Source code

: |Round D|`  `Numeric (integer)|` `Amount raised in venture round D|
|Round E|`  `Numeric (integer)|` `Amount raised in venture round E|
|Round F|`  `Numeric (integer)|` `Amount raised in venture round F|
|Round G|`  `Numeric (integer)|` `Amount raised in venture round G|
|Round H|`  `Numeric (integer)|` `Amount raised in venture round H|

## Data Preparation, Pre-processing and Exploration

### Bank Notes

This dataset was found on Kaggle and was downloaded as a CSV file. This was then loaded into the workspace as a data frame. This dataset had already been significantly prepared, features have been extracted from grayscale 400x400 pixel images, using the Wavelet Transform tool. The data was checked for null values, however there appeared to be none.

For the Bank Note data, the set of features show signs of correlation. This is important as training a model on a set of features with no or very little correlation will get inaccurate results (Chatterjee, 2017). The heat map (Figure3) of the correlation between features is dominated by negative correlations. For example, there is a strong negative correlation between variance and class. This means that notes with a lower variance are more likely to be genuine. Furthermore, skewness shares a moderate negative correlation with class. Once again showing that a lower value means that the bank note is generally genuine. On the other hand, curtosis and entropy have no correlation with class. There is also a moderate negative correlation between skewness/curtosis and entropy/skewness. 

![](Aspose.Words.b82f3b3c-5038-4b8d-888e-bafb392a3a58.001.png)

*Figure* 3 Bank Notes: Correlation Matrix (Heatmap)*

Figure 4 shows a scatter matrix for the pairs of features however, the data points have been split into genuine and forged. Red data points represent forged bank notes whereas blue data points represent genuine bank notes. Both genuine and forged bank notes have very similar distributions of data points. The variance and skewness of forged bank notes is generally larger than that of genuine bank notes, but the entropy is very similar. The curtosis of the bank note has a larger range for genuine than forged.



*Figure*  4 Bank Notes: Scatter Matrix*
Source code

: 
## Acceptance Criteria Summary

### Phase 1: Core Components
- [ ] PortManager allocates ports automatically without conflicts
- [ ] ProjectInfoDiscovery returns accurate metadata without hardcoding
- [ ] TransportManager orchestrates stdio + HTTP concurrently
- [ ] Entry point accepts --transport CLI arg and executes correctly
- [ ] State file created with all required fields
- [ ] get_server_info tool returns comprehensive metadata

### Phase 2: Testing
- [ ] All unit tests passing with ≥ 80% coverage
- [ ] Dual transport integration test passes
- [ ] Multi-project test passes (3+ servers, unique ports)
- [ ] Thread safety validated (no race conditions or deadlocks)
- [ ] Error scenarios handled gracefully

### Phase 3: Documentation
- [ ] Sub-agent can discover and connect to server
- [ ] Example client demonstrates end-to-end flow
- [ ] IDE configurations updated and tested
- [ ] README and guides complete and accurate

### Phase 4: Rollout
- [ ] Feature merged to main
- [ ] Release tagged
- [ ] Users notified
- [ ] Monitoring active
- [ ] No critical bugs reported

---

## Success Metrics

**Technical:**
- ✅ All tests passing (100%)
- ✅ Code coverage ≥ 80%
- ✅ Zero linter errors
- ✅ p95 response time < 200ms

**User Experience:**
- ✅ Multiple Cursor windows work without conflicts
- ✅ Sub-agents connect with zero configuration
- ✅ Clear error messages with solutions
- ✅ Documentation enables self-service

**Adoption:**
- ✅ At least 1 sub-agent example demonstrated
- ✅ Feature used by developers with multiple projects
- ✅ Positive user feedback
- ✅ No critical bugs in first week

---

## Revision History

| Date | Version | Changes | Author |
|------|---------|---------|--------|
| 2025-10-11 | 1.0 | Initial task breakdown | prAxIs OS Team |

*About this exercise:* Transcribe the lines from the first line of the records through the line that contains "This dataset was", both included, and add nothing else.

*Exercise output:*
Source code

: |Round D|`  `Numeric (integer)|` `Amount raised in venture round D|
|Round E|`  `Numeric (integer)|` `Amount raised in venture round E|
|Round F|`  `Numeric (integer)|` `Amount raised in venture round F|
|Round G|`  `Numeric (integer)|` `Amount raised in venture round G|
|Round H|`  `Numeric (integer)|` `Amount raised in venture round H|

## Data Preparation, Pre-processing and Exploration

### Bank Notes

This dataset was found on Kaggle and was downloaded as a CSV file. This was then loaded into the workspace as a data frame. This dataset had already been significantly prepared, features have been extracted from grayscale 400x400 pixel images, using the Wavelet Transform tool. The data was checked for null values, however there appeared to be none.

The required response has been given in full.